Dormez, vivants, au fond des rêves de vos nuits,
Dormez entre vos draps bercés d'azur immense,
Car nous avons franchi le prisme du silence,
Ces sombres corridors des tombeaux et des puits.
Nous montons du néant, de cet envers du temps
Dont les doigts ont gommé jusqu'à notre mémoire,
Et voici qu'au hasard des pages d'un grimoire
Notre chair a frémi comme sables mouvants.
Nous repoussons le marbre où nous étions captifs
Et dans un souffle éteint nous traversons la pierre.
La lune qui passait parmi le cimetière
Voile son pâle éclat de longs brouillards plaintifs.
Vivants, gardez-vous bien de venir en ces lieux,
Car alors votre sang se changerait en glace !

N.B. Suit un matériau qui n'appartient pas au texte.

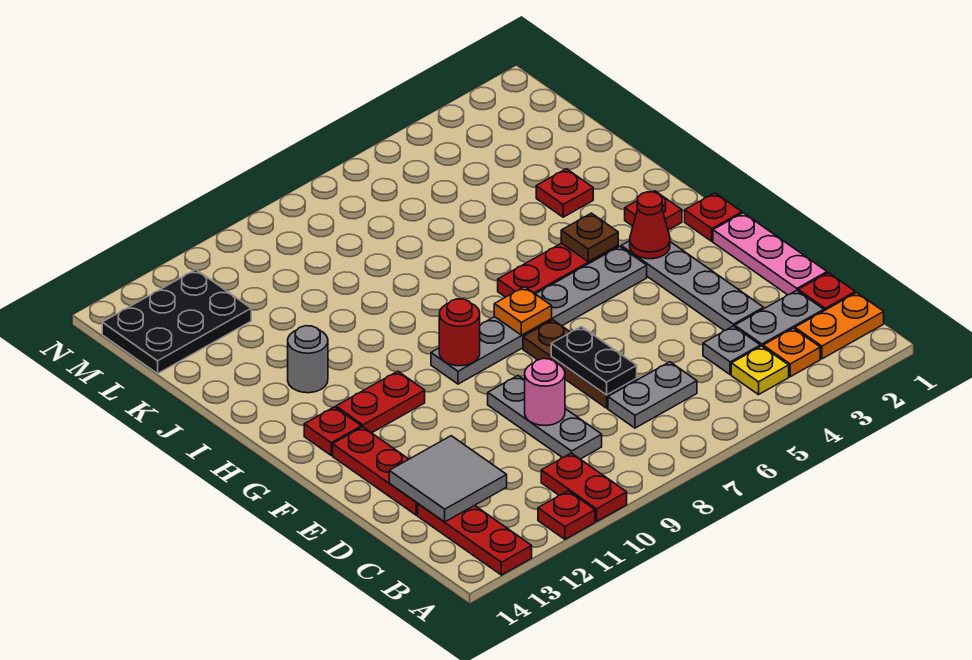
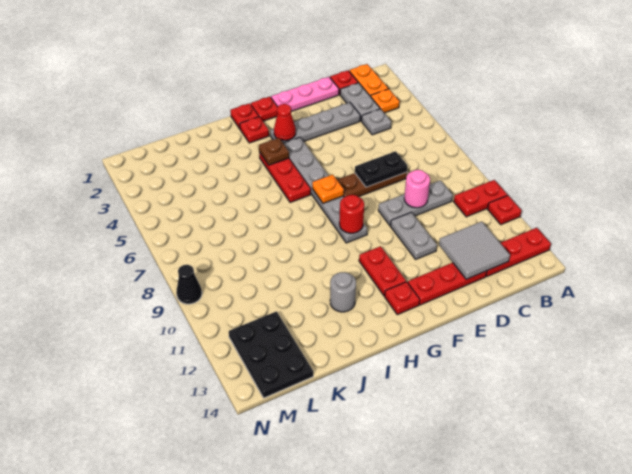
yellow 1x1 plate [731,346,789,395] -> none
grey 1x2 plate [608,362,697,428] -> grey 1x2 plate moved to [391,212,437,259]
red 1x1 plate [536,169,593,217] -> red 1x1 plate moved to [230,103,259,129]
none -> black 1x1 cone [176,265,202,304]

Il n'est point de raison qui céans ne trépasse,
Et celui qui a vu veut se crever les yeux.
Nous marchons, mais sans but : qu'importe où nous allons !
Nous dansons, et nos pas ont le flou de l'absence,
Sur eux l'écho du vide, immobile béance,
Se fige … On sent planer l'aile des ultrasons.
Nous flottons, nous glissons, tels de défunts linceuls,
Nous n'avons plus ni voix, ni pensée, ni visage.
L'abîme où nous gisons engloutit le rivage
Des terrestres bonheurs dont les noms restent seuls.
Vivants qui nous jugez, de même vous serez
Ensevelis, bientôt, dans la mort ténébreuse.
Il ne vous restera que cette aube laiteuse,
Epais manteau d'oubli que vous revêtirez.
Déjà sur l'horizon de livides clartés
Nous pressent de rentrer au ventre de la terre,
Nous qui en connaissons l'arcane et le mystère …
- Vivants, réveillez-vous, car vos jours sont comptés.
Ce poème s'inspire de deux chansons :
- "Thriller" de Mickael Jeckson
- "Champagne" de Jacques Higelin
A l'approche de Halloween, la conjuration de notre peur de la mort
semble de mise, et plus encore en ces temps d'épidémie et de chaos.